Raw data –
■ ■ ■ ■
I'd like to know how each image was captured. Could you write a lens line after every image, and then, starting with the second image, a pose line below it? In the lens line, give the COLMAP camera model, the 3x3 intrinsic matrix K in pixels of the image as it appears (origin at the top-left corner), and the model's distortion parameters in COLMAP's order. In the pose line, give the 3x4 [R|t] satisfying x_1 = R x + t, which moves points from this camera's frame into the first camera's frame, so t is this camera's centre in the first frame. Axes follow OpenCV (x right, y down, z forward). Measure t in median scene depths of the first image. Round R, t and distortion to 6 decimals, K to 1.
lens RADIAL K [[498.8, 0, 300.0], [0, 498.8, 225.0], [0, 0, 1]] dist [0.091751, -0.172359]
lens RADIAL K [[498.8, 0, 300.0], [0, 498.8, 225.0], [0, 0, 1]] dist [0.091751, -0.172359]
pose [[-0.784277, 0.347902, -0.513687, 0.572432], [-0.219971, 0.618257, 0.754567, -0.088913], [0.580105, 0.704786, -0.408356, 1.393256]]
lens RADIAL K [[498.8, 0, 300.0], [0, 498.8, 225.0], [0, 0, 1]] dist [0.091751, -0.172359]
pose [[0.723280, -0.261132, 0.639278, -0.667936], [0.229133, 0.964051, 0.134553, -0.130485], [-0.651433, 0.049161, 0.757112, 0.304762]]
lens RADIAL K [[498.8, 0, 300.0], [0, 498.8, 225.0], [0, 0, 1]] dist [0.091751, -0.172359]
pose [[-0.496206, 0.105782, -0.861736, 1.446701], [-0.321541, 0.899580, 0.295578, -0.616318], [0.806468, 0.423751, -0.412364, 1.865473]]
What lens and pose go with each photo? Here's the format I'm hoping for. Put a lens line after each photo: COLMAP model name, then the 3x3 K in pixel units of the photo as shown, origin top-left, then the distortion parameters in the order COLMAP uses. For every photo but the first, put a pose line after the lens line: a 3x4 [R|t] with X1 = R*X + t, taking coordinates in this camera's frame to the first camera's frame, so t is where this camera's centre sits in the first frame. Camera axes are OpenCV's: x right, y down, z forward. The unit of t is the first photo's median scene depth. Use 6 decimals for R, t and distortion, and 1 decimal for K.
■ ■ ■ ■
Exercise –
Set out every line of the records above as a numbered list, leaving out any blank lines.

Exercise response –
1. I'd like to know how each image was captured. Could you write a lens line after every image, and then, starting with the second image, a pose line below it? In the lens line, give the COLMAP camera model, the 3x3 intrinsic matrix K in pixels of the image as it appears (origin at the top-left corner), and the model's distortion parameters in COLMAP's order. In the pose line, give the 3x4 [R|t] satisfying x_1 = R x + t, which moves points from this camera's frame into the first camera's frame, so t is this camera's centre in the first frame. Axes follow OpenCV (x right, y down, z forward). Measure t in median scene depths of the first image. Round R, t and distortion to 6 decimals, K to 1.
2. lens RADIAL K [[498.8, 0, 300.0], [0, 498.8, 225.0], [0, 0, 1]] dist [0.091751, -0.172359]
3. lens RADIAL K [[498.8, 0, 300.0], [0, 498.8, 225.0], [0, 0, 1]] dist [0.091751, -0.172359]
4. pose [[-0.784277, 0.347902, -0.513687, 0.572432], [-0.219971, 0.618257, 0.754567, -0.088913], [0.580105, 0.704786, -0.408356, 1.393256]]
5. lens RADIAL K [[498.8, 0, 300.0], [0, 498.8, 225.0], [0, 0, 1]] dist [0.091751, -0.172359]
6. pose [[0.723280, -0.261132, 0.639278, -0.667936], [0.229133, 0.964051, 0.134553, -0.130485], [-0.651433, 0.049161, 0.757112, 0.304762]]
7. lens RADIAL K [[498.8, 0, 300.0], [0, 498.8, 225.0], [0, 0, 1]] dist [0.091751, -0.172359]
8. pose [[-0.496206, 0.105782, -0.861736, 1.446701], [-0.321541, 0.899580, 0.295578, -0.616318], [0.806468, 0.423751, -0.412364, 1.865473]]
9. What lens and pose go with each photo? Here's the format I'm hoping for. Put a lens line after each photo: COLMAP model name, then the 3x3 K in pixel units of the photo as shown, origin top-left, then the distortion parameters in the order COLMAP uses. For every photo but the first, put a pose line after the lens line: a 3x4 [R|t] with X1 = R*X + t, taking coordinates in this camera's frame to the first camera's frame, so t is where this camera's centre sits in the first frame. Camera axes are OpenCV's: x right, y down, z forward. The unit of t is the first photo's median scene depth. Use 6 decimals for R, t and distortion, and 1 decimal for K.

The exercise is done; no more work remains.